US and Japan forces conduct amphib landing, assault beach
By Cpl. Matthew J. Bragg
| U.S. Marine Corps Forces, Pacific | July 10, 2014
MARINE CORPS BASE HAWAII --
Soldiers from the Japan Ground Self-Defense Force showcased their amphibious landing and beach assault capabilities for the first time at Pyramid Rock Beach here July 1.
Marine Corps Base Hawaii
The JGSDF conducted the training as part of Rim of the Pacific Exercise 2014 alongside U.S. Marines with 3rd Reconnaissance Battalion, based in Okinawa, Japan.
RIMPAC 2014 is the U.S. Pacific Command’s largest maritime exercise and provides a unique training opportunity that helps participants foster and sustain cooperative relationships that are critical to ensuring the safety of sea lanes and security on the world’s oceans.
The JGSDF boarded four of their amphibious warfare vessels and floated out to sea to begin their training.

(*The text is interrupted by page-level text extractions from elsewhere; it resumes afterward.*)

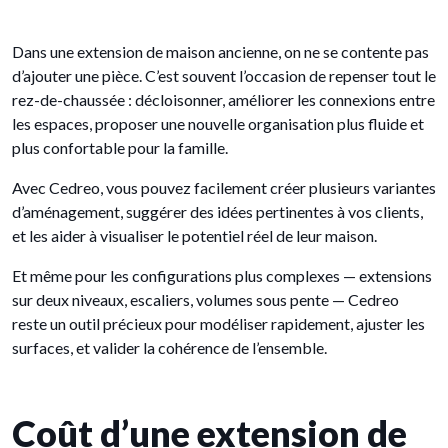
Dans une extension de maison ancienne, on ne se contente pas
d’ajouter une pièce. C’est souvent l’occasion de repenser tout le
rez-de-chaussée : décloisonner, améliorer les connexions entre
les espaces, proposer une nouvelle organisation plus fluide et
plus confortable pour la famille.
Avec Cedreo, vous pouvez facilement créer plusieurs variantes
d’aménagement, suggérer des idées pertinentes à vos clients,
et les aider à visualiser le potentiel réel de leur maison.
Et même pour les configurations plus complexes — extensions
sur deux niveaux, escaliers, volumes sous pente — Cedreo
reste un outil précieux pour modéliser rapidement, ajuster les
surfaces, et valider la cohérence de l’ensemble.
Coût d’une extension de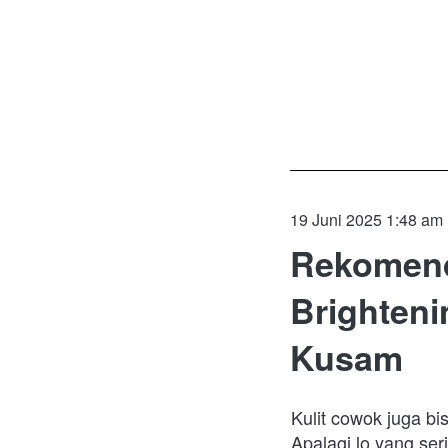
19 Juni 2025 1:48 am
Rekomend
Brighteni
Kusam
Kulit cowok juga bi
Apalagi lo yang ser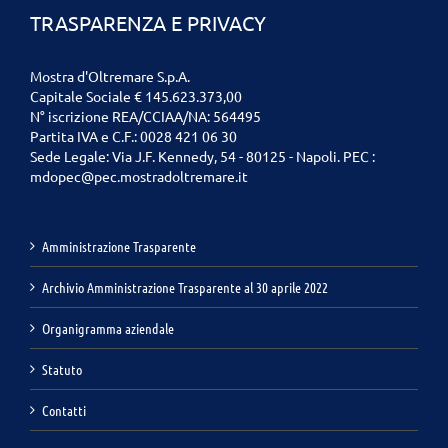
TRASPARENZA E PRIVACY
Mostra d'Oltremare S.p.A.
Capitale Sociale € 145.623.373,00
N° iscrizione REA/CCIAA/NA: 564495
Partita IVA e C.F.: 0028 421 06 30
Sede Legale: Via J.F. Kennedy, 54 - 80125 - Napoli. PEC :
mdopec@pec.mostradoltremare.it
Amministrazione Trasparente
Archivio Amministrazione Trasparente al 30 aprile 2022
Organigramma aziendale
Statuto
Contatti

Nearly a half a mile from the beach, four teams of two soldiers exited the vessels and began to ingress toward the shore. When they washed up on the sand, the soldiers quickly set up a security perimeter along the shore before advancing positions.
U.S. Navy Petty Officer 3rd Class Cody Goddard, a corpsman with 3rd Recon Bn., said the Japanese soldiers are a self-sufficient group of men. “They occasionally ask us for tips regarding training, but they always bring their own gear with them and run the show,” said the 23-year-old Las Vegas, Nev., native.

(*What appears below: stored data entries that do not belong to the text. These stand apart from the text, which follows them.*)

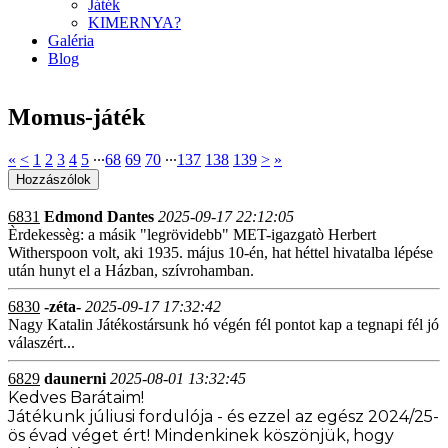
Játék
KIMERNYA?
Galéria
Blog
Momus-játék
«
<
1
2
3
4
5
∙∙∙
68
69
70
∙∙∙
137
138
139
>
»
6831
Edmond Dantes
2025-09-17 22:12:05
Èrdekessèg: a másik "legrövidebb" MET-igazgatò Herbert
Witherspoon volt, aki 1935. május 10-én, hat héttel hivatalba lépése
után hunyt el a Házban, szívrohamban.
6830
-zéta-
2025-09-17 17:32:42
Nagy Katalin Játékostársunk hó végén fél pontot kap a tegnapi fél jó
válaszért...
6829
daunerni
2025-08-01 13:32:45
Kedves Barátaim!
Játékunk júliusi fordulója - és ezzel az egész 2024/25-
ös évad véget ért! Mindenkinek köszönjük, hogy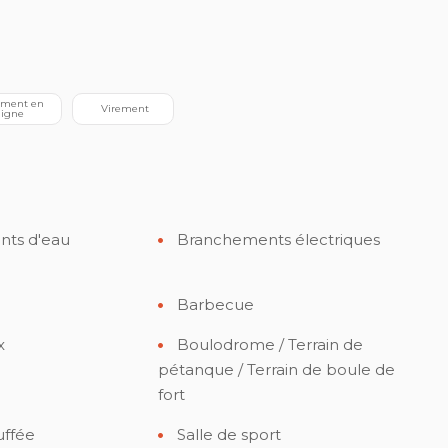
 Virement
ligne
ts d'eau
Branchements électriques
Barbecue
x
Boulodrome / Terrain de
pétanque / Terrain de boule de
fort
uffée
Salle de sport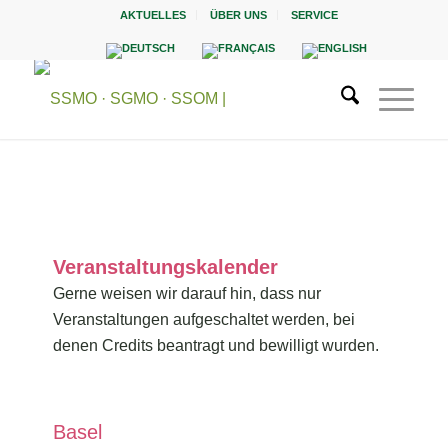
AKTUELLES
ÜBER UNS
SERVICE
Veranstaltungskalender
Gerne weisen wir darauf hin, dass nur
Veranstaltungen aufgeschaltet werden, bei
denen Credits beantragt und bewilligt wurden.
Basel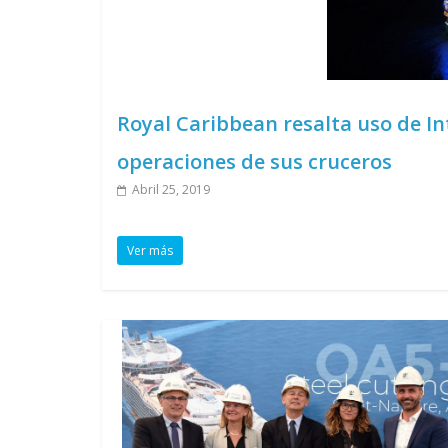
Royal Caribbean resalta uso de Int
operaciones de sus cruceros
Abril 25, 2019
Ver más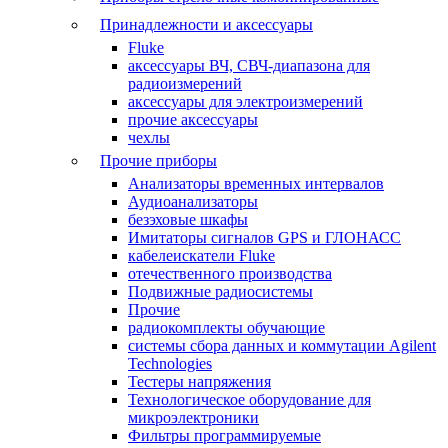
Принадлежности и аксессуары
Fluke
аксессуары ВЧ, СВЧ-диапазона для
радиоизмерений
аксессуары для электроизмерений
прочие аксессуары
чехлы
Прочие приборы
Анализаторы временных интервалов
Аудиоанализаторы
безэховые шкафы
Имитаторы сигналов GPS и ГЛОНАСС
кабелеискатели Fluke
отечественного производства
Подвижные радиосистемы
Прочие
радиокомплекты обучающие
системы сбора данных и коммутации Agilent
Technologies
Тестеры напряжения
Технологическое оборудование для
микроэлектроники
Фильтры программируемые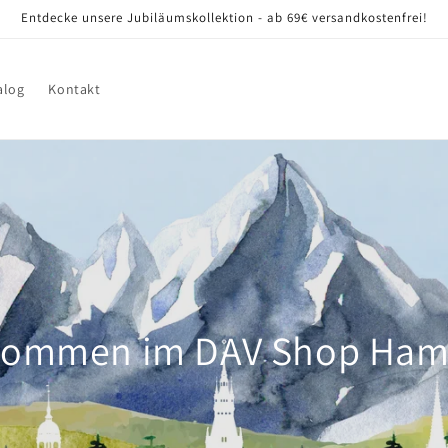
Entdecke unsere Jubiläumskollektion - ab 69€ versandkostenfrei!
alog
Kontakt
kommen im DAV Shop Ha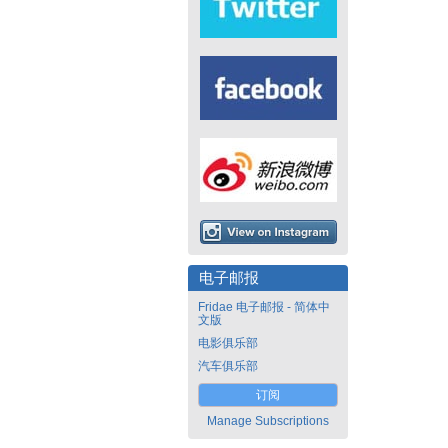
电子邮报
Fridae 电子邮报 - 简体中
文版
电影俱乐部
汽车俱乐部
订阅
Manage Subscriptions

On the beach, the teams-of-two advanced positions from sand to shrubbery to find cover and camouflage. When he confirmed his team members were in place, the squad leader established a landing point for the rest of his team and signaled them to shore.
The soldiers landed their vessels, anchored them in the sand and took position next to their squad members.

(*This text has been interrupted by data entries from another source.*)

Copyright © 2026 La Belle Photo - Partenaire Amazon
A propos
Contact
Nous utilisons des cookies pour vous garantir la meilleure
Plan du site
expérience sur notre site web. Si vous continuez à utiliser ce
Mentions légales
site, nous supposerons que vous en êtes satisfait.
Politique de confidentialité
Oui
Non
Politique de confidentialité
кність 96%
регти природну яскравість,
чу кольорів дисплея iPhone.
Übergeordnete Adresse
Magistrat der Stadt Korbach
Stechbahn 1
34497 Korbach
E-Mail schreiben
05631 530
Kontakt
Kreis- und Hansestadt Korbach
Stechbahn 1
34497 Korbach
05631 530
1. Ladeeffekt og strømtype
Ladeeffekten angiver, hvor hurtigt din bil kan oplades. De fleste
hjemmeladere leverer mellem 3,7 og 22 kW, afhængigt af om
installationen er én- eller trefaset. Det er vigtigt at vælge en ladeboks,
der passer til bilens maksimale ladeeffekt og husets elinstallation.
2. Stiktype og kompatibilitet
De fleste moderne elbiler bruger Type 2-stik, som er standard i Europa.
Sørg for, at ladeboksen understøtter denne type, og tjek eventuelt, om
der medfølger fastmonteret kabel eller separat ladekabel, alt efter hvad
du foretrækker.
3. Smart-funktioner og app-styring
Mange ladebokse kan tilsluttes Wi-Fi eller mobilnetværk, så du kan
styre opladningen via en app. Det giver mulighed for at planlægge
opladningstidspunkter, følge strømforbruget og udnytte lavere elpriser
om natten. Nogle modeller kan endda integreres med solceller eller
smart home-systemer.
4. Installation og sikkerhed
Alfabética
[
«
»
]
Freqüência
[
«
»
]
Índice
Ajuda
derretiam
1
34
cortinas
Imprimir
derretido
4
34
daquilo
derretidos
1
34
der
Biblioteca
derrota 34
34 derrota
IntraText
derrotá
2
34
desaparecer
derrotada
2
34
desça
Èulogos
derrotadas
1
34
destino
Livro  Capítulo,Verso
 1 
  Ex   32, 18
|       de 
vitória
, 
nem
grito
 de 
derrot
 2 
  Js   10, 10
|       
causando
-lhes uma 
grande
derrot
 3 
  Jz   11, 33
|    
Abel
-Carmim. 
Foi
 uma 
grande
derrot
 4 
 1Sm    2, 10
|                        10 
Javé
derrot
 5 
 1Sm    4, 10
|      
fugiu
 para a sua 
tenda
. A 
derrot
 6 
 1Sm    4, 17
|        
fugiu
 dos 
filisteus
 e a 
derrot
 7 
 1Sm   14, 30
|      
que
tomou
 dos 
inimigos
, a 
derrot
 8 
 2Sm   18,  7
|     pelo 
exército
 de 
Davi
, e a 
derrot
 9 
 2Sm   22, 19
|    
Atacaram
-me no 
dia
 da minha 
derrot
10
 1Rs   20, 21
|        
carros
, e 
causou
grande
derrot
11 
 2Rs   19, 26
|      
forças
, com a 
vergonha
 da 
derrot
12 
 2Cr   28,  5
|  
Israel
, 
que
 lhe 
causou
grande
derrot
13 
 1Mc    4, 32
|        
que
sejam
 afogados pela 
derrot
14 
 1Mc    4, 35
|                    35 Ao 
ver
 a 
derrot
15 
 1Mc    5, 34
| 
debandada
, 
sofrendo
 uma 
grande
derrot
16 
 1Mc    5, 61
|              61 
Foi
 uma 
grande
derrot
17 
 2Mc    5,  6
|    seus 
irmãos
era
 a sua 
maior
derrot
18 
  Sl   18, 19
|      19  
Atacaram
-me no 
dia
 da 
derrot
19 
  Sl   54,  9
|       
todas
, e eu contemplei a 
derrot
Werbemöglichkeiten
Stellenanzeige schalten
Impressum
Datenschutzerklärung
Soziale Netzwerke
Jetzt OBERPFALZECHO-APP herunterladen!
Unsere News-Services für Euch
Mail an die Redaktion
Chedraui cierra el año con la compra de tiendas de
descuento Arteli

From there, they tactically patrolled through the thick bushes up the hills beyond the beach toward their objective.
At the top of the last hill, the soldiers once again concealed themselves to conduct “reconnaissance,” which would complete their mission.
They accomplished their primary mission, and they retreated back to their vessels on the beach before ending the exercise. The JGSDF gathered near their boats and conducted an after action review to discuss things they excelled in and areas they could improve.
Marines overseeing the exercise said they were impressed at how well the JGSDF conducted their mission.
“These guys know what they’re doing,” Goddard said. “It’s good that they have this training because it means we would operate similarly in case we ever worked with them in future operations.”
The world's largest international maritime exercise, RIMPAC provides a unique training opportunity that helps foster and sustain cooperative relationships that are critical to ensuring the safety of sea lanes and security on the world's oceans. RIMPAC 2014 is the 24th exercise in the series that began in 1971.